StackState for Kubernetes troubleshooting Self-hosted

Quick troubleshooting guide

Here is a quick guide for troubleshooting the startup of StackState:

  1. Check that the install completed successfully and the release is listed:

    helm list --namespace stackstate
  2. Check that all pods in the StackState namespace are running:

    kubectl get pods

    In a first deployment it can be that containers in several pods restart a few times, because they are waiting for other pods to start up and be in the ready state. This can be delayed due to scheduling and docker image pulling delays.

    Pods that are in pending state are usually an indication of a problem:

    • The pod is unschedulable due to lack of resources in the cluster. If a cluster auto-scaler is active it will often be able to resolve this automatically, otherwise manual intervention is needed to add more nodes to the cluster

    • The pod is unschedulable, there are nodes it would fit on, but those nodes have taints that the pod doesn not tolerate. To solve this more nodes can be added that don't have the taints, but StackState can also be configured to tolerate certain taints and run on the tainted nodes.

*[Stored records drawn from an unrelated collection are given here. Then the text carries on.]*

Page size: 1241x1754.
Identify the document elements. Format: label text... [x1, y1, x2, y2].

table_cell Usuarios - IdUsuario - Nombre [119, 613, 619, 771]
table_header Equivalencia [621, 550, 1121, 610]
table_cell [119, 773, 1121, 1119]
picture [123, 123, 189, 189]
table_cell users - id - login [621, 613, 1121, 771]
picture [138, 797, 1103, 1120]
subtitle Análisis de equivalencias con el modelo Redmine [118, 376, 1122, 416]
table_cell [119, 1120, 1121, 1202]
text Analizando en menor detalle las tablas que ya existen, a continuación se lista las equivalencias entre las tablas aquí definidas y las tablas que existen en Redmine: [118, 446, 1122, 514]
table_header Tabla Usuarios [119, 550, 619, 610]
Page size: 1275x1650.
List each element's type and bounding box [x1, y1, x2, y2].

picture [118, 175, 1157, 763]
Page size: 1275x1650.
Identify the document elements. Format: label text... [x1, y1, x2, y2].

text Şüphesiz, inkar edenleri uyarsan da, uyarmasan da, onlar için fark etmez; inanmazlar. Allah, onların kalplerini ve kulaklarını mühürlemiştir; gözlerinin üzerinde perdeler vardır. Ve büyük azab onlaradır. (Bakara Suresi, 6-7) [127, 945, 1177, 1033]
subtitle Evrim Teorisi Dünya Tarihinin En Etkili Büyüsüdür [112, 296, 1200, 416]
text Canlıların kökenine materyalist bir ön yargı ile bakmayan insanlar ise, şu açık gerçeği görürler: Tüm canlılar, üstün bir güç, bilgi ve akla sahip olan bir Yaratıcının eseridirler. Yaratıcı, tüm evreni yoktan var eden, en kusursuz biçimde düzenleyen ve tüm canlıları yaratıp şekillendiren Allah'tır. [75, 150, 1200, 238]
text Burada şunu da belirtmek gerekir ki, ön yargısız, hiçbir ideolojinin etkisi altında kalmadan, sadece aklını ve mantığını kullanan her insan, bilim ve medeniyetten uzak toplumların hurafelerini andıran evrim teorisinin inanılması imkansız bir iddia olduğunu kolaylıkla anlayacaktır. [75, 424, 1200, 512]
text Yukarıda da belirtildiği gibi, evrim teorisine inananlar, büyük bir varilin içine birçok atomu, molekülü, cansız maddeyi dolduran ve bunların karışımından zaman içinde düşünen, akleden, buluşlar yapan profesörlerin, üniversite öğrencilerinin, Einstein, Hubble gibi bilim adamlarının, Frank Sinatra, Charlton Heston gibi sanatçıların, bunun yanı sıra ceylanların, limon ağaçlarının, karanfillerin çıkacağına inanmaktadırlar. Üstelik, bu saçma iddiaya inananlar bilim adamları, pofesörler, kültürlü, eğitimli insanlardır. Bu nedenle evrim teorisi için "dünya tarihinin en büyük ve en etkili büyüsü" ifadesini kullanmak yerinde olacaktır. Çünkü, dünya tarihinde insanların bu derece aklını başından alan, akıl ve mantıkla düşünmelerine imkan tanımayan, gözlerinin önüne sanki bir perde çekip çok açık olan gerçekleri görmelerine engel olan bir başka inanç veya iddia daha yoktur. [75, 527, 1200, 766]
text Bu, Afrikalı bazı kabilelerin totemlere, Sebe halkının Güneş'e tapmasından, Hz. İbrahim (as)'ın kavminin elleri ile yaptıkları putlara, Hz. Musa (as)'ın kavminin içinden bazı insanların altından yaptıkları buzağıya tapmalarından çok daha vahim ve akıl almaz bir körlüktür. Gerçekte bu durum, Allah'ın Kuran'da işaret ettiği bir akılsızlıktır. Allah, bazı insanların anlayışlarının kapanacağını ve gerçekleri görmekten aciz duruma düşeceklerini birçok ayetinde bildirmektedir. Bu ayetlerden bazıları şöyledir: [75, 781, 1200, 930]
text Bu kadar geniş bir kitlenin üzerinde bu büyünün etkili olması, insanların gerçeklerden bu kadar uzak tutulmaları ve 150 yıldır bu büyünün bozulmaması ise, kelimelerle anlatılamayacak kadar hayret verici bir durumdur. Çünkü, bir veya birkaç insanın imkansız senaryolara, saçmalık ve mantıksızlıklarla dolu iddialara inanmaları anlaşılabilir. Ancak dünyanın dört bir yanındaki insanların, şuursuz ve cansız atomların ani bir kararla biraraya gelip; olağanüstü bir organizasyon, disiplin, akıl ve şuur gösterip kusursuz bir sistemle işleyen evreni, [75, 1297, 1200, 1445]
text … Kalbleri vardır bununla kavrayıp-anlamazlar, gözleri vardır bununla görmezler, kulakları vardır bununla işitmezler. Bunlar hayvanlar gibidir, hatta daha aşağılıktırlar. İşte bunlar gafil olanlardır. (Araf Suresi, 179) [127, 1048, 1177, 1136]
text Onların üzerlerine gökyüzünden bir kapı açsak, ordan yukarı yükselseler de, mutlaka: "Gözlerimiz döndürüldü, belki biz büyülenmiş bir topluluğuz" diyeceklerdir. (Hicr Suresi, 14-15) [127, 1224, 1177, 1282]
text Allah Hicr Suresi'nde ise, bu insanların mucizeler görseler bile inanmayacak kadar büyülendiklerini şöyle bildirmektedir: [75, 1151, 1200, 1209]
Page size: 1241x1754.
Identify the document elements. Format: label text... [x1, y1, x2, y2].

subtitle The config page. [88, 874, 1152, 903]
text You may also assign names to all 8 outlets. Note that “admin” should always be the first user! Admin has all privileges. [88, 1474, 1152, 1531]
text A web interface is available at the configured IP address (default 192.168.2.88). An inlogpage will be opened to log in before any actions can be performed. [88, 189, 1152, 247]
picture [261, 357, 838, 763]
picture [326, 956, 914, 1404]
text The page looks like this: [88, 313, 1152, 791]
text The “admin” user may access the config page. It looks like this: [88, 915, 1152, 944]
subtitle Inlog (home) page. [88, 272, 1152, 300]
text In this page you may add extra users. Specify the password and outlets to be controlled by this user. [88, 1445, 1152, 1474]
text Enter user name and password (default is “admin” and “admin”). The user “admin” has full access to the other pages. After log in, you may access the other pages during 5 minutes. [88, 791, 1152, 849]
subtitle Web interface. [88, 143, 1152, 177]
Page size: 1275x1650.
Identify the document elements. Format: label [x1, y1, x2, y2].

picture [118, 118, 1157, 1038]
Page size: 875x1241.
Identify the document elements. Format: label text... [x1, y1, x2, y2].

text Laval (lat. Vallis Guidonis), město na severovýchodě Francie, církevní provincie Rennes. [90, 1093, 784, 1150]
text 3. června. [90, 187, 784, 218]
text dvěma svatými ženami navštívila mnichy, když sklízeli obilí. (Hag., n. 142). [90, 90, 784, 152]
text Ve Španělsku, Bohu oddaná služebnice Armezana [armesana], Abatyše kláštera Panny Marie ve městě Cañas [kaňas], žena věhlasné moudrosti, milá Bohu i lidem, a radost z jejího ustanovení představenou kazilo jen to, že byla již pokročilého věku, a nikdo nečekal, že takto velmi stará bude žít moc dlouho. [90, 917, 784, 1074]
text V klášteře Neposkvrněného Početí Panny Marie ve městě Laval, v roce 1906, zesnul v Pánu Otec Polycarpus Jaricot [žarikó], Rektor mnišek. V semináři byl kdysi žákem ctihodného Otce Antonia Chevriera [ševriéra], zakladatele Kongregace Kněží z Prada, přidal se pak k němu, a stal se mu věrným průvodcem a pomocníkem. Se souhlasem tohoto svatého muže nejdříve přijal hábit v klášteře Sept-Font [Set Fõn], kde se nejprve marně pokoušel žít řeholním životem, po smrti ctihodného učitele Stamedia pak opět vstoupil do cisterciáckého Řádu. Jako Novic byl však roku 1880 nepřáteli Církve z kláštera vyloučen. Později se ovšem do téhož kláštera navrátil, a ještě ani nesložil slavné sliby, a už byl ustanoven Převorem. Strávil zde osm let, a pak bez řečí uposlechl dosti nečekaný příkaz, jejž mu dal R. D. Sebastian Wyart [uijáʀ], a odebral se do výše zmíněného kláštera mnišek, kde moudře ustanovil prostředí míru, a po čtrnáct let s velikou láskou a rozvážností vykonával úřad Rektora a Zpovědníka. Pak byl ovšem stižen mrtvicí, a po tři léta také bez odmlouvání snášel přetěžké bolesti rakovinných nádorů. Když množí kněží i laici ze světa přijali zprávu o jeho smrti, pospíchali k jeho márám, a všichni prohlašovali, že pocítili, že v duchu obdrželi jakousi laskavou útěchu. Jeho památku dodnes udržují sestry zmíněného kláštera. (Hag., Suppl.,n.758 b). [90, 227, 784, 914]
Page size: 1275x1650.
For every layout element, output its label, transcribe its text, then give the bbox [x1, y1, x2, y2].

    • The pod is waiting for the Persistent Volumes (PVs) to be mounted. A cause can be that the StackState Helm chart doesn't specify a storageClassName but relies on the cluster having a default storage class. When there is no default for the cluster it's required to specify a storage class via the Helm values of StackState.

    For pods with state ImagePullBackOff also check the exact error message, common causes are:

    • An incorrect username/password used to pull the images

    • Connecting to the docker registry failed, this can be due to authentication issues or connectivity issues (firewalls, air-gapped installations)

    • A typo in the overriden docker image registry URL

    To find out a more detailed cause for the Pending, ImagePullBackOff or CrashLoopBackOff states use this command:

    kubectl describe pod<pod-name>

    The output contains an event section at the end which usually contains the problem. It also has a State section for each container that has more details for termination of the container.

  3. Check the logs for errors.

  4. Check the Knowledge base on the StackState Support site.

Known issues

Check the StackState support Knowledge base to find troubleshooting steps for all known issues.